To-do item: Would you output the entries below only from the line containing "という情報を旅行ブログで仕入れたので、「榕樹下米苔" through the line containing "MCP Notícias", exactly as they stand and with both ends included?

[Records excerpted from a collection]

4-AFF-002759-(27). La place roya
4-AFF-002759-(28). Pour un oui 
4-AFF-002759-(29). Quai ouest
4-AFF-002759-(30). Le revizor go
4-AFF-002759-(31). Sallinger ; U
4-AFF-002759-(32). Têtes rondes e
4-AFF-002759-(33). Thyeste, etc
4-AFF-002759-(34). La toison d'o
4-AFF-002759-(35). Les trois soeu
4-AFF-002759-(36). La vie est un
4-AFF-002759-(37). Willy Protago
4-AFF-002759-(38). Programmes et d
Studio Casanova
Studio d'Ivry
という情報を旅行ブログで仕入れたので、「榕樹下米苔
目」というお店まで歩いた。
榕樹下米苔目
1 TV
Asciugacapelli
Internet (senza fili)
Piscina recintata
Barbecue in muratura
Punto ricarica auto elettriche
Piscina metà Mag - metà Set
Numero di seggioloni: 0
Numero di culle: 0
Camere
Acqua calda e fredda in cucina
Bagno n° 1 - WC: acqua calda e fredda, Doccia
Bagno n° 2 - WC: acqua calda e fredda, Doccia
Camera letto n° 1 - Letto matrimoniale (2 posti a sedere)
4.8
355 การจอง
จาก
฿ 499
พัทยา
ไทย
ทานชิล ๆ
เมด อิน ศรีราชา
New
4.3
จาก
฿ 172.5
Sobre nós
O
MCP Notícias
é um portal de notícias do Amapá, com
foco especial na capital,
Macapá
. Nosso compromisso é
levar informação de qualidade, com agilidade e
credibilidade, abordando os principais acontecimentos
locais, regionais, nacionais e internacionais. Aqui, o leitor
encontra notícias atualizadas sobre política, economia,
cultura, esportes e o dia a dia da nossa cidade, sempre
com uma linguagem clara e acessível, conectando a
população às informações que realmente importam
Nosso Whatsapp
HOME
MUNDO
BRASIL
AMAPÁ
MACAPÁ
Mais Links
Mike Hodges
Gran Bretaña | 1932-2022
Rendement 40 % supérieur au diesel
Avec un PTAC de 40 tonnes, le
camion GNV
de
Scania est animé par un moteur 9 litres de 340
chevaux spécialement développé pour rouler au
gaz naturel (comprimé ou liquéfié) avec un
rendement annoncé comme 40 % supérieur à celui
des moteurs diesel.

Task answer:
という情報を旅行ブログで仕入れたので、「榕樹下米苔
目」というお店まで歩いた。
榕樹下米苔目
1 TV
Asciugacapelli
Internet (senza fili)
Piscina recintata
Barbecue in muratura
Punto ricarica auto elettriche
Piscina metà Mag - metà Set
Numero di seggioloni: 0
Numero di culle: 0
Camere
Acqua calda e fredda in cucina
Bagno n° 1 - WC: acqua calda e fredda, Doccia
Bagno n° 2 - WC: acqua calda e fredda, Doccia
Camera letto n° 1 - Letto matrimoniale (2 posti a sedere)
4.8
355 การจอง
จาก
฿ 499
พัทยา
ไทย
ทานชิล ๆ
เมด อิน ศรีราชา
New
4.3
จาก
฿ 172.5
Sobre nós
O
MCP Notícias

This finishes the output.